Set problem = Repeat verbatim the stretch of the listing that starts at the line containing "Rendered at 2001 by 1125 pixels." and stops after the line containing "title Simple Network".

Exercise inputs =
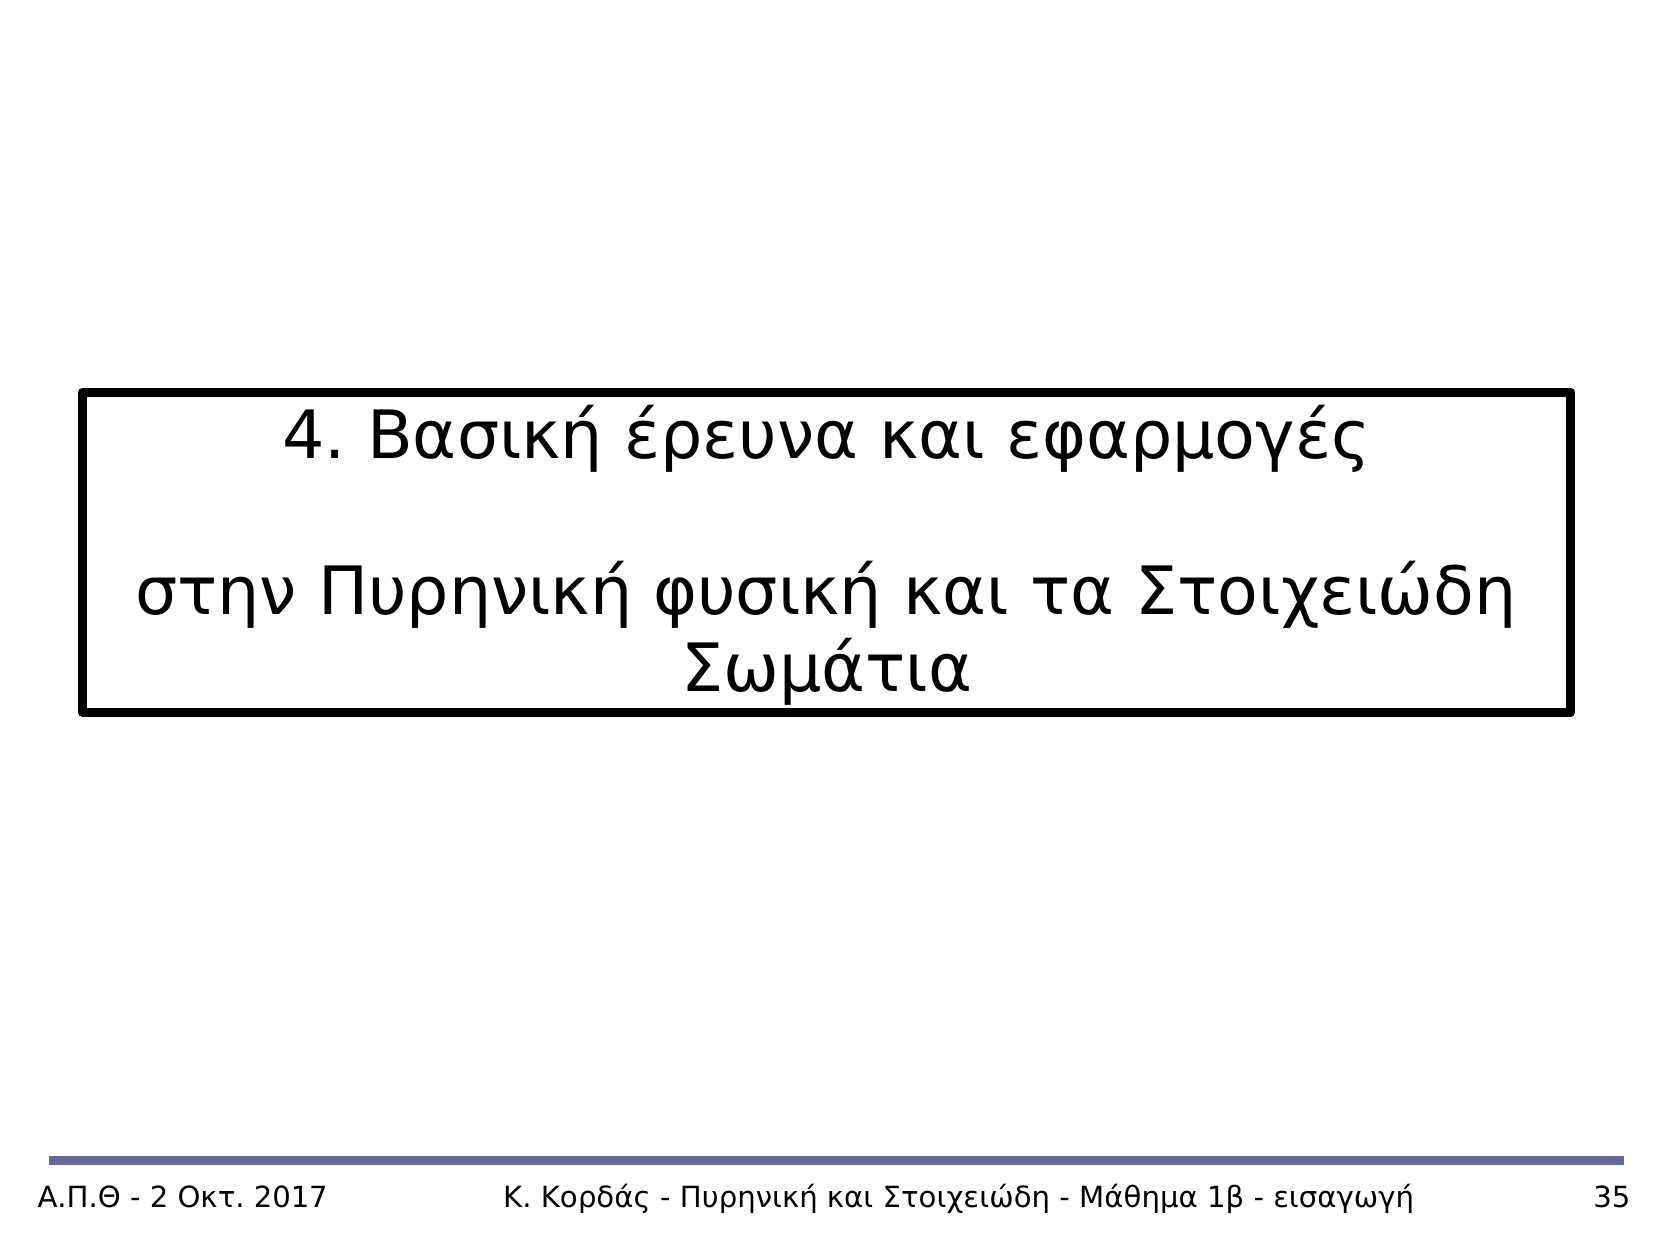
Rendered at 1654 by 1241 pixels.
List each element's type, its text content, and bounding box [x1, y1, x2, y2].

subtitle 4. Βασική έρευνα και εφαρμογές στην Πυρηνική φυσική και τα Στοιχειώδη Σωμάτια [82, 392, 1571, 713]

...

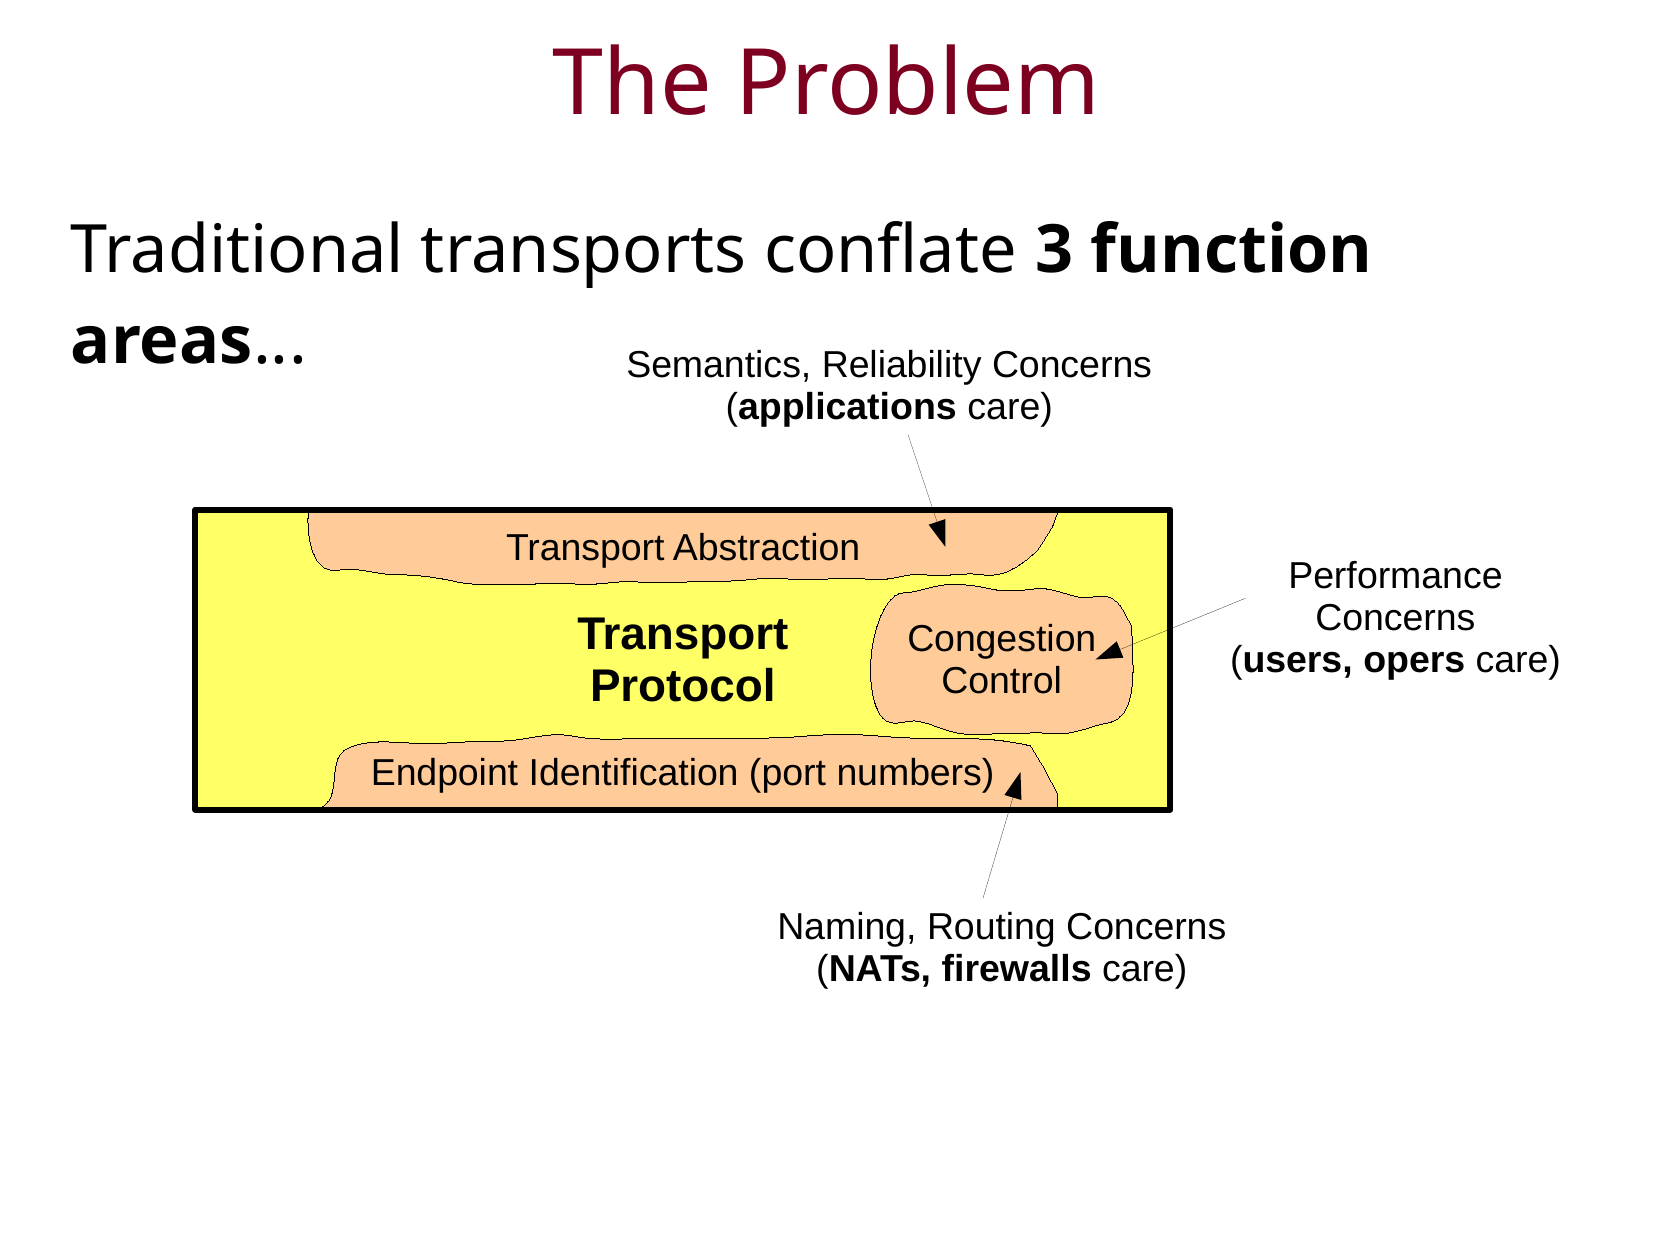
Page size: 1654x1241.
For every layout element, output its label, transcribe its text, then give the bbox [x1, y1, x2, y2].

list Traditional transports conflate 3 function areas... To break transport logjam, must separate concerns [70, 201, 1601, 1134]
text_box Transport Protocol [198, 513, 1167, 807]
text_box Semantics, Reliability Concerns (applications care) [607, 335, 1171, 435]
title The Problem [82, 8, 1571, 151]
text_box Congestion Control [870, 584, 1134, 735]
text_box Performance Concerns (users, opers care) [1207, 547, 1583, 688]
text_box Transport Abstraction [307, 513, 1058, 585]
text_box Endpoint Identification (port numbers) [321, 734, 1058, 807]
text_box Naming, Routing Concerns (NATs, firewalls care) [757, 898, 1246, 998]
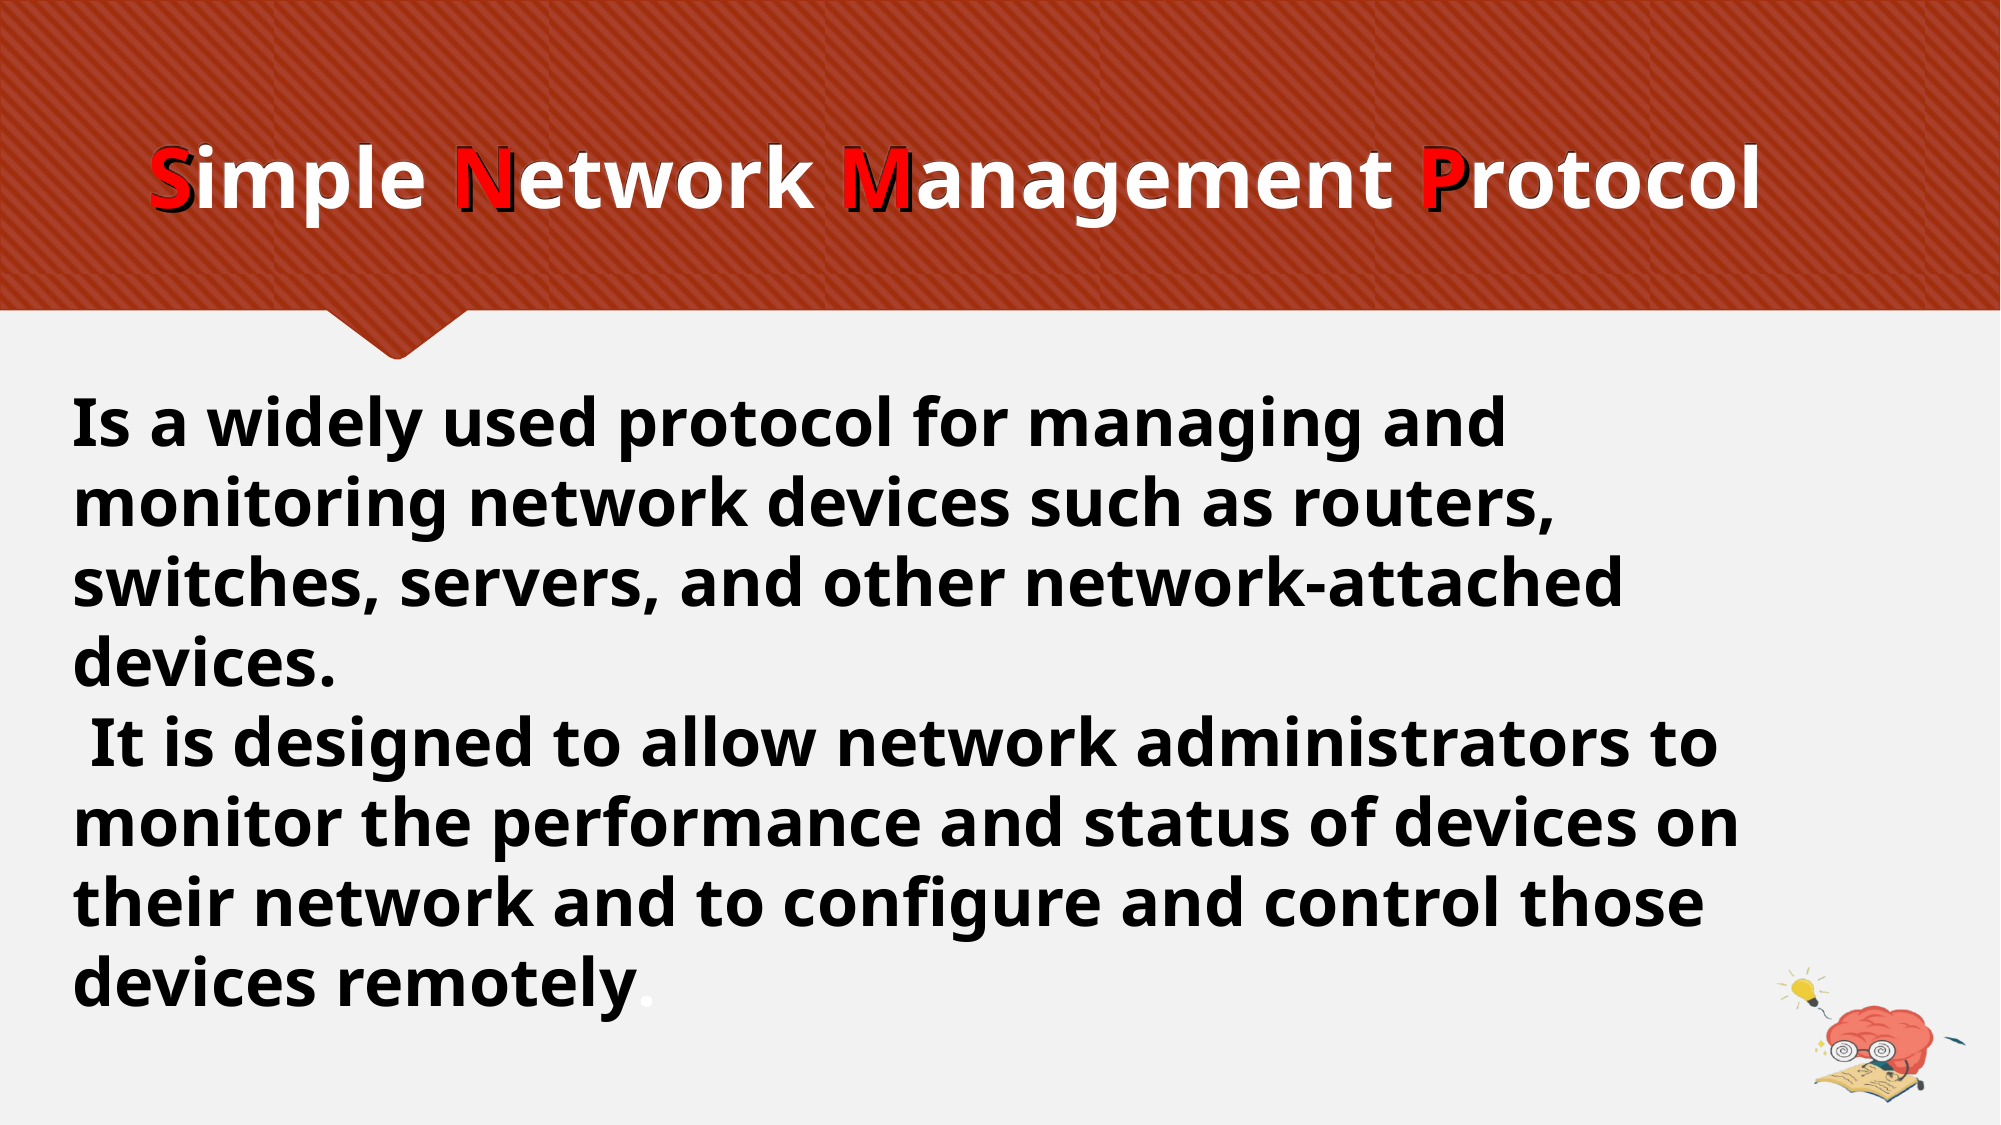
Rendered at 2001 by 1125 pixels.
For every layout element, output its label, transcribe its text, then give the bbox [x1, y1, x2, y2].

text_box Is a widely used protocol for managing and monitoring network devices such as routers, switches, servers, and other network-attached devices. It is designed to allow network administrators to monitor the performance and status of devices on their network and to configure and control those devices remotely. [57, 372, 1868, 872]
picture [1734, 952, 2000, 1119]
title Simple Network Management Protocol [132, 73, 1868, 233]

...

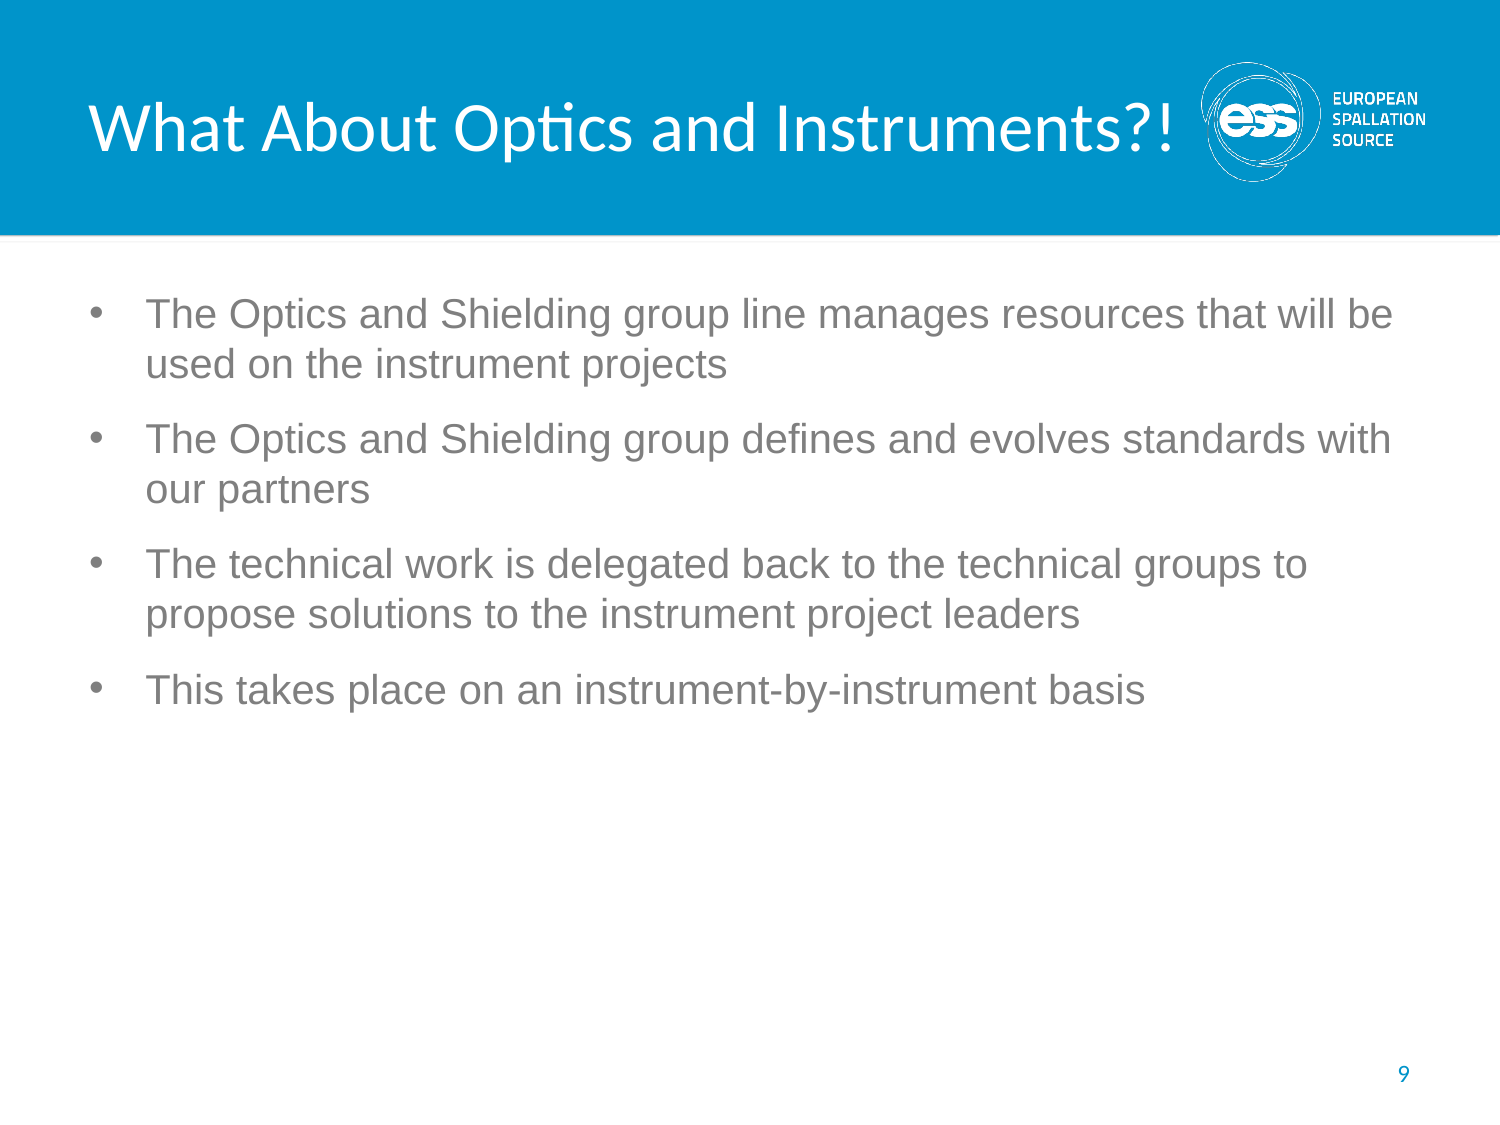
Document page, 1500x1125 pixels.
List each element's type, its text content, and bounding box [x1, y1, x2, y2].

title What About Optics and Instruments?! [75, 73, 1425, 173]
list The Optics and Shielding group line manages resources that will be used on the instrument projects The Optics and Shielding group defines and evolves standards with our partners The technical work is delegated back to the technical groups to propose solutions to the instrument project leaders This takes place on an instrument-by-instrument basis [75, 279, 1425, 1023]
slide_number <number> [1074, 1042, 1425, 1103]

Complete response =
Rendered at 2001 by 1125 pixels.
For every layout element, output its label, transcribe its text, then give the bbox [x1, y1, x2, y2].

text_box Is a widely used protocol for managing and monitoring network devices such as routers, switches, servers, and other network-attached devices. It is designed to allow network administrators to monitor the performance and status of devices on their network and to configure and control those devices remotely. [57, 372, 1868, 872]
picture [1734, 952, 2000, 1119]
title Simple Network Management Protocol [132, 73, 1868, 233]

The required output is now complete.